▸ GIVEN RECORDS
☆ ☆ ☆
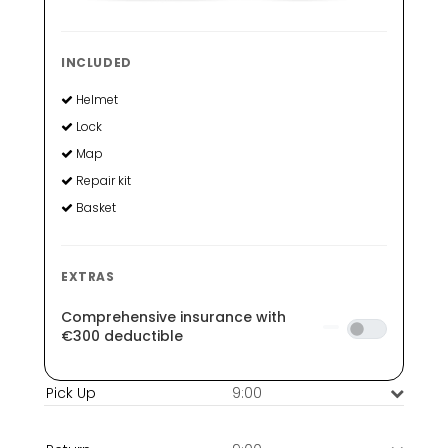
INCLUDED
Helmet
Lock
Map
Repair kit
Basket
EXTRAS
Comprehensive insurance with
€300 deductible
9:00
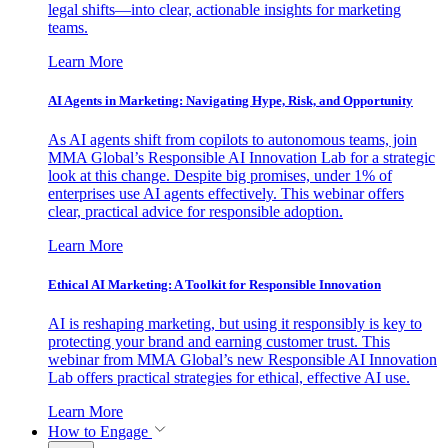
legal shifts—into clear, actionable insights for marketing
teams.
Learn More
AI Agents in Marketing: Navigating Hype, Risk, and Opportunity
As AI agents shift from copilots to autonomous teams, join
MMA Global’s Responsible AI Innovation Lab for a strategic
look at this change. Despite big promises, under 1% of
enterprises use AI agents effectively. This webinar offers
clear, practical advice for responsible adoption.
Learn More
Ethical AI Marketing: A Toolkit for Responsible Innovation
AI is reshaping marketing, but using it responsibly is key to
protecting your brand and earning customer trust. This
webinar from MMA Global’s new Responsible AI Innovation
Lab offers practical strategies for ethical, effective AI use.
Learn More
How to Engage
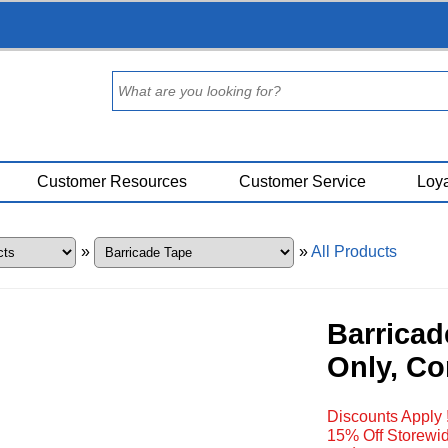
Customer Resources
Customer Service
Loya
»
»
All Products
Barricad
Only, Co
Discounts Apply 
15% Off Storewid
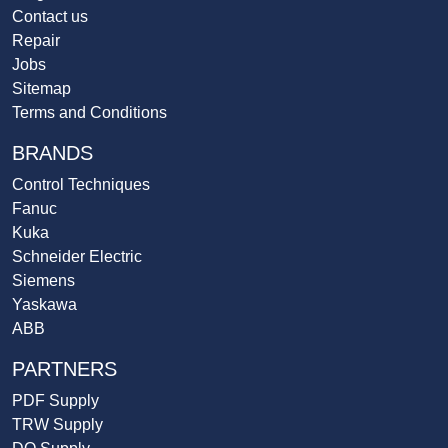
Contact us
Repair
Jobs
Sitemap
Terms and Conditions
BRANDS
Control Techniques
Fanuc
Kuka
Schneider Electric
Siemens
Yaskawa
ABB
PARTNERS
PDF Supply
TRW Supply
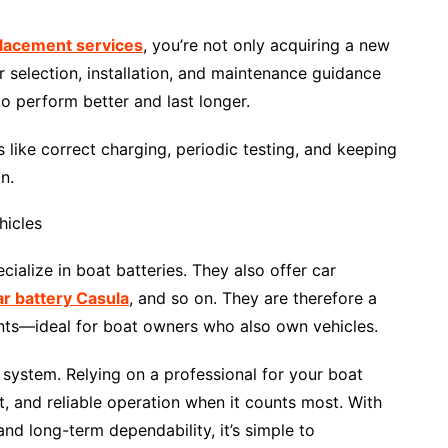
placement services
, you’re not only acquiring a new
 selection, installation, and maintenance guidance
o perform better and last longer.
 like correct charging, periodic testing, and keeping
n.
hicles
alize in boat batteries. They also offer car
ar battery Casula
, and so on. They are therefore a
ents—ideal for boat owners who also own vehicles.
al system. Relying on a professional for your boat
t, and reliable operation when it counts most. With
nd long-term dependability, it’s simple to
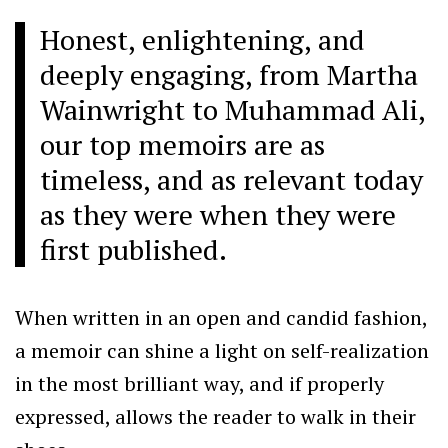
Honest, enlightening, and
deeply engaging, from Martha
Wainwright to Muhammad Ali,
our top memoirs are as
timeless, and as relevant today
as they were when they were
first published.
When written in an open and candid fashion,
a memoir can shine a light on self-realization
in the most brilliant way, and if properly
expressed, allows the reader to walk in their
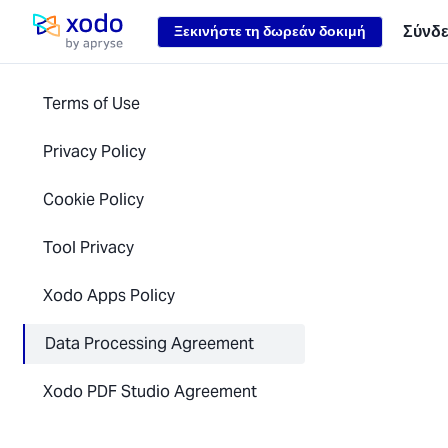
Loading...
Σύνδ
Ξεκινήστε τη δωρεάν δοκιμή
Αρχική σελίδα
Terms of Use
Privacy Policy
Cookie Policy
Tool Privacy
Xodo Apps Policy
Data Processing Agreement
Xodo PDF Studio Agreement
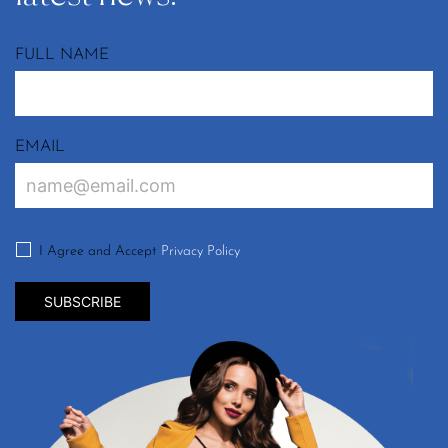
FULL NAME
EMAIL
I Agree and Accept
Privacy Policy
SUBSCRIBE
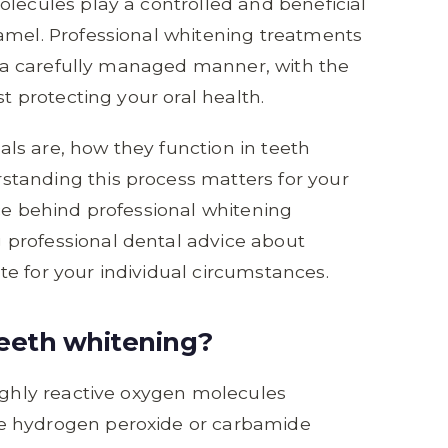
olecules play a controlled and beneficial
amel. Professional whitening treatments
in a carefully managed manner, with the
st protecting your oral health.
icals are, how they function in teeth
tanding this process matters for your
nce behind professional whitening
professional dental advice about
e for your individual circumstances.
 teeth whitening?
highly reactive oxygen molecules
e hydrogen peroxide or carbamide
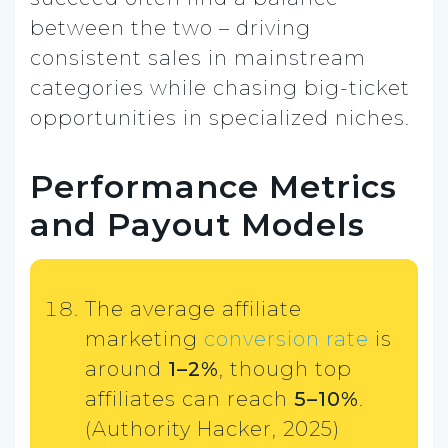
between the two – driving
consistent sales in mainstream
categories while chasing big-ticket
opportunities in specialized niches.
Performance Metrics
and Payout Models
The average affiliate
marketing
conversion rate
is
around
1–2%
, though top
affiliates can reach
5–10%
.
(Authority Hacker, 2025)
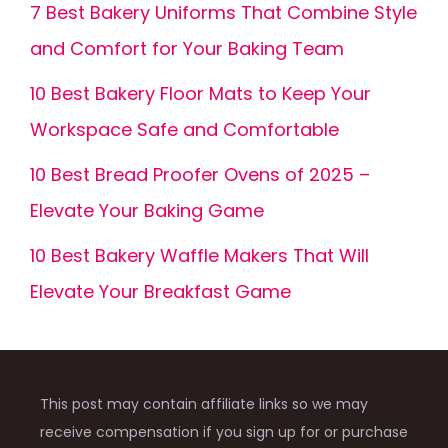
7 Best Bakery Uniforms That Combine Style
and Comfort for Your Baking Team
10 Best Bakery Floor Mats to Keep Your
Workspace Safe and Comfortable
10 Best Bread Proofer Ovens of 2025 –
Elevate Your Baking Game
10 Best Bakery Waffle Makers That Will
Elevate Your Breakfast Game
This post may contain affiliate links so we may
receive compensation if you sign up for or purchase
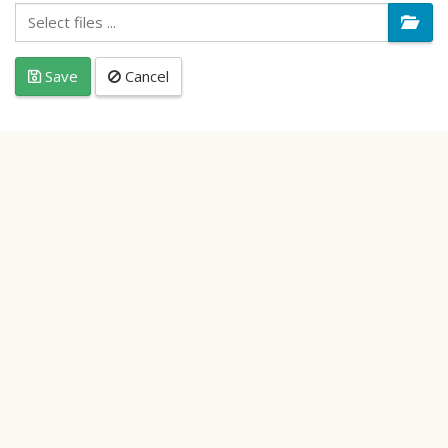
Save
Cancel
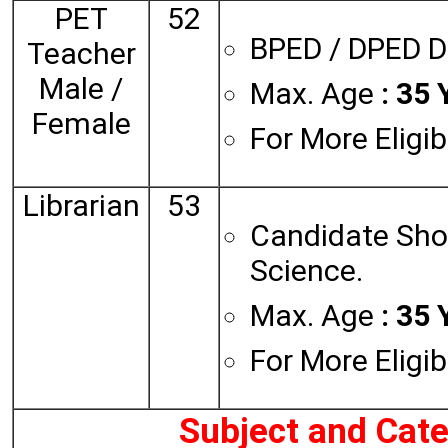
PET
52
BPED / DPED D
Teacher
Male /
Max. Age
: 35 
Female
For More Eligib
Librarian
53
Candidate Shou
Science.
Max. Age
: 35 
For More Eligib
Subject and Cat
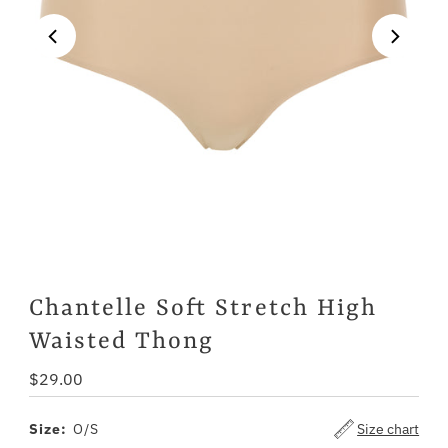
Chantelle Soft Stretch High
Waisted Thong
Regular
$29.00
Price
Size:
O/S
Size chart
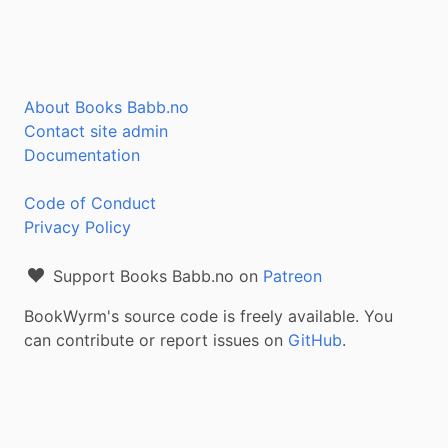
About Books Babb.no
Contact site admin
Documentation
Code of Conduct
Privacy Policy
Support Books Babb.no on
Patreon
BookWyrm's source code is freely available. You
can contribute or report issues on
GitHub
.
☆ ☆ ☆
▸ WHAT NEEDS TO BE DONE
State the number of lines in the records that contain the string "advice", and nothing more.

▸ WRITTEN SOLUTION
2